Every once in a while we go through a phase when we crave a certain food. Only that particular combination of ingredients, of textures and flavours can satisfy our hunger and when we get so caught up with that peculiar craving we stop thinking about other foods.
When I was in school, I went through a period when I wanted a potato-and-sliced-bread pizza every time I came home. It was the most unsophisticated dish you could imagine – boiled pieces of potato arranged on Kissan tomato ketchup spread on sliced bread and topped with grated Amul cheese. I’m not sure where my mother found this recipe but if I had to hazard a guess I’d say it’s a page out of a Tarla Dalal playbook.
Last week, I was stuck with a craving for misal. It’s one of my favourites among Mahrashtrian snacks and my unfiltered eagerness to sample it had previously led me to possibly the worst misal in the city. It was a hole-in-the-wall counter opposite the foot over bridge exit at the southern end of Elphinstone Station. The place seems to have started out as a vada pav stall and expanded into serving puri bhaji, chole and other quick snacks.
The usal was nothing more than a vatana curry finished with ghati masala and instead of just onions it’s served with shredded Byculla bhaji (a mix of cabbage and carrots, the cheapest vegetables for restaurateurs to buy at Byculla’s wholesale market, commonly used for side salads and the pakodas in veg street Chinese). Perhaps I’m being a bit harsh, at Rs 20 it was also probably the cheapest misal in the city and my fellow diners were courier boys, peons and automobile mechanics.

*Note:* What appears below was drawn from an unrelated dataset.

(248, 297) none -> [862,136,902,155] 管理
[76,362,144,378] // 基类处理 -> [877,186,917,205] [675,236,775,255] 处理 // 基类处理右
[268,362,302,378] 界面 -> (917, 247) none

Nonetheless, I still felt a bit sullied. So I made my way to Marutirao Misalwale (MM) a new misal-centric restaurant that opened about three weeks ago behind Deepak Cinema on the road leading to Century Mills and Kamala Mills. On my initial visit, which was just after it opened, I was told it’s the first Mumbai outlet of the famous Nagar chain. Nagar seemed too broad a description and I persisted with enquiring. They meant Ahmed-nagar.
The MM misal is available in three strengths: mildly spicy, medium spicy and spicy. Having learnt that the medium is a lot spicier than I can handle, I tried the mild version but also very sensibly ordered a piyush. I could just about manage the spice and quickly fell into an easy rhythm of two spoons of misal followed by three of the piyush. And yes, the thinned down piyush is thick enough to eat with a spoon.
The MM misal is a little different from the typical Kolhapuri one. Along with farsan, it also contains pieces of smashed spinach bhajiyas and boondi. As with most places, they’ll happily top up the usal; but unlike other restaurants the staff is very friendly and genuinely interested in what you think of the food.